‘We’re going backwards’
CT mom who chose to keep baby at 16 is furious that Roe could be overturned
SHERMAN — When Kristen Vogt got pregnant at the age of 16, she said she was fortunate.
“I was lucky I had the support system that allowed me to continue to thrive. I had a mom who supported me and I was able to get through high school. I was never on my own,” said Vogt, a Sherman resident who is now 39.
Yet, when she read about the possibility of the overturn of Roe v. Wade — the 1973 decision that legalized abortion in the United States, it hit “like a ton of bricks,” she said.
It took her back in time more than two decades — to when she was pregnant while in her junior year at New Milford High School.
“I left high school halfway through my junior year. I would work during the day,” said Vogt, who grew up in New Milford. She chose to keep her baby because her mother assured her that she would help and doesn't regret it.
She took a job as a bank teller at the First National Bank of Litchfield and was given the chance to earn her high school diploma at night through the New Milford Adult Education program.
“My daughter would go to child care at the high school while I went to my classes,” she said. “It took about two years for me to complete the program.”
Her younger siblings also helped, while her great aunt bought her her first car. She relied on the Women, Infants and Children assistance program, as well as another state program that helped with the cost of child care.
She said she knew of other girls at the time, however, who got pregnant and did not have it as easy as she did.
“Girls that were in my high school didn't have the same advantages I had, and having a child was just not an option for them,” said Vogt, who is now a mother of five children ages 2 to 22. “Those girls would not have survived — literally. They couldn't afford to.”
Infertility
The impact of Roe v. Wade came up a second time in Vogt's life when, in her late 20s and early 30s, she and her husband Matt were unable to get pregnant and used in vitro fertilization, or IVF.
“We went through four years of infertility treatments,” she said. “I had done everything under the sun and our first IVF failed.”
On her second IVF attempt, four embryos were able to be transferred.
“As a last ditch effort, my doctor agreed to transfer all four of them,” she said.
Two of the embryos took and Vogt ended up carrying twins.
She said she would have considered using selective reduction — the practice of reducing the number of fetuses in a multiple pregnancy — if her pregnancy was in jeopardy and she was at risk of losing all the fetuses.

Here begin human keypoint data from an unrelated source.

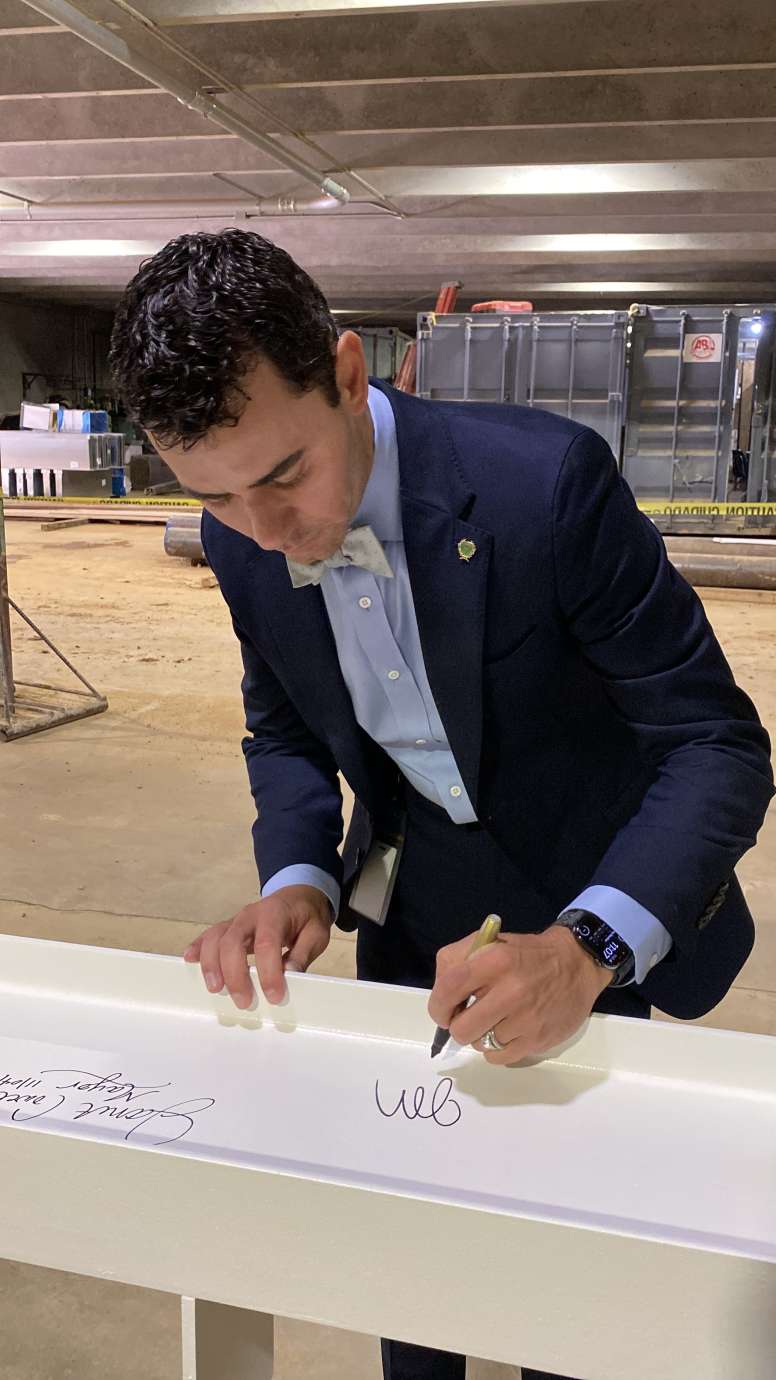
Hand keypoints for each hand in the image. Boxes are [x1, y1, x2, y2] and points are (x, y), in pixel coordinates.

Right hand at [183, 885, 332, 1008]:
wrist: (298, 896)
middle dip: (235, 974)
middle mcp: (250, 914)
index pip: (267, 943)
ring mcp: (235, 920)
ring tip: (216, 989)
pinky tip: (189, 960)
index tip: (274, 996)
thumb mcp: (317, 933)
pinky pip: (208, 935)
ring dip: (212, 965)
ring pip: (215, 938)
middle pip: (232, 941)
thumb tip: (290, 974)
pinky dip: (198, 948)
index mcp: (275, 914)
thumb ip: (303, 953)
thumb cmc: (307, 918)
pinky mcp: (228, 927)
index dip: (268, 972)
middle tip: (244, 1001)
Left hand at [428, 926, 613, 1064]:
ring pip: (480, 1044)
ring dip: (481, 1036)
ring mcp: (526, 1018)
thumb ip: (457, 960)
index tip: (442, 1012)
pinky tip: (506, 1032)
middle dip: (459, 1026)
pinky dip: (496, 1049)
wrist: (576, 964)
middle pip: (462, 1028)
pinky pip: (499, 1058)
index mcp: (495, 960)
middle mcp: (511, 990)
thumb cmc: (526, 954)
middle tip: (469, 1017)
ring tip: (495, 1020)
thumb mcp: (489, 942)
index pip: (449, 988)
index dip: (438, 1006)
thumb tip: (441, 995)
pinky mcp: (538, 1040)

“We were grateful that we only had twins because had it been more than twins, it would have put the entire pregnancy at risk,” she said. “We had spent so many years trying — to lose them all is just a heartbreaking thought.”
Access to IVF could be restricted if Roe v. Wade is overturned since the antiabortion movement has maintained that life begins at conception, experts say.
Vogt, who said she's “pro-choice,” said to put a woman in the position “where she's left with no choice ... is outrageous. We're going backwards. I don't understand why you would take away basic health care from women.”
She said one never knows another person's story or struggles unless that person has lived in the other's shoes.
While in Connecticut, state laws protect women's right to an abortion, Vogt said if abortion is made illegal in other states in the United States, it could set “a precedent” to become illegal closer to home.
“I'm still speechless,” Vogt said. “I can't believe that in 2022, this is what we're dealing with.”